The regulatory pendulum is swinging again—and this time, it’s toward deregulation. As Liming Brotcke writes in The RMA Journal, federal cutbacks, hiring freezes, and policy reversals are reshaping the compliance landscape, prompting new questions for bank leadership. What should risk management look like when the rules start loosening? 

Adapt Risk Practices, Not Just Policies: Regulatory expectations may be shifting, but smart banks won’t gut their risk frameworks. Instead, Brotcke encourages adopting a measured approach. “Modifying risk management practices to accommodate a changing regulatory environment is inevitable and necessary,” she writes. That means revisiting the roles of your three lines of defense. In a less regulated environment, consolidating responsibilities—particularly in credit risk—can reduce duplication and boost responsiveness without sacrificing governance. 

Clarify Financial vs. Nonfinancial Risk: Now is the time to separate the must-haves from the nice-to-haves. Financial risks (like credit or liquidity risk) are always quantifiable—and always relevant. Nonfinancial risks (like ESG, reputational, or compliance risk) may draw less regulatory scrutiny now, but Brotcke notes this creates an opening to reassess which investments still make business sense. 

Reinforce the First Line—Strategically: Brotcke explains that business line risk teams (sometimes called the “1.5 line”) can be a smart way to preserve effectiveness while cutting costs. Positioned close to operations, they can spot issues early and issue self-identified findings—strengthening oversight without relying solely on the second line. In turn, the second line can focus on strategic risk guidance and reporting up to the board. 

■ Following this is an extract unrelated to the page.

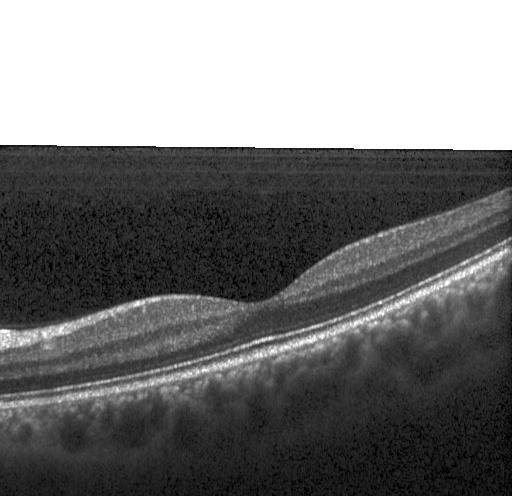 Heidelberg Spectralis; retinal OCT B-scan; spectral-domain OCT; horizontal scan through the fovea.
Impression: no evidence of choroidal neovascularization, diabetic macular edema, or drusen.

Reframe AI Risk Management: AI innovation isn’t slowing down, so risk leaders need a smarter way to keep up. With fewer regulatory mandates, banks can centralize oversight and shift the focus from black-box validation to process validation. According to Brotcke, that means coordinating IT, vendor, cyber, privacy, legal, and model risk under a single team. The goal: to enable innovation, not block it. 

Bottom line: Lighter regulation may offer relief—but not immunity. Brotcke urges banks to “act boldly—but also sensibly.” That means using this moment to retool risk management for speed, efficiency, and long-term strength.